[Records drawn from a dataset]
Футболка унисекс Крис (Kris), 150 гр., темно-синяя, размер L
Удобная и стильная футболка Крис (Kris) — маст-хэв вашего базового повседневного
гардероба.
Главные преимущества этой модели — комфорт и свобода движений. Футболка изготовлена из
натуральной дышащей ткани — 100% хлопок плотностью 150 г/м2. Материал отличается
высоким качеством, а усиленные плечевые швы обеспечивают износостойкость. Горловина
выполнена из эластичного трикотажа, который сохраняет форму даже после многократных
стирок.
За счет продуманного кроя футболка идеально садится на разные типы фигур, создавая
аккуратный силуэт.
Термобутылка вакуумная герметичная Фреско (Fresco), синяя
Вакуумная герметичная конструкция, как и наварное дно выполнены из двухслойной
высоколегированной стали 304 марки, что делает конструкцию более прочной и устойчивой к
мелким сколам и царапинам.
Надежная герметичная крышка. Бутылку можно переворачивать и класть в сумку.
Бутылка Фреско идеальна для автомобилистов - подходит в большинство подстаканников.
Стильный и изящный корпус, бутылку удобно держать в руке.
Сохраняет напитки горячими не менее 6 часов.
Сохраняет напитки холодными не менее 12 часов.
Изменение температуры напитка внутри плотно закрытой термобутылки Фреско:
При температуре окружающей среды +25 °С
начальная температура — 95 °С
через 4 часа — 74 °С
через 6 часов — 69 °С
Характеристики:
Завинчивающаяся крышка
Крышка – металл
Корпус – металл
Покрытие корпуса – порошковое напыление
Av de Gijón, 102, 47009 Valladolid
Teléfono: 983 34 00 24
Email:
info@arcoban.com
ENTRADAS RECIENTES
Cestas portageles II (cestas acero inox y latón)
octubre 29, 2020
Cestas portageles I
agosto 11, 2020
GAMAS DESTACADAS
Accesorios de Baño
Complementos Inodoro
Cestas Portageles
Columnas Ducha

▶ **EXERCISE DETAILS**:
Please copy every line of the records above in which "часов" appears.

▶ **ANSWER TO THE PROBLEM**:
Сохраняет напитки горячими не менее 6 часов.
Сохраняет напитки холодными не менее 12 часов.
через 6 часов — 69 °С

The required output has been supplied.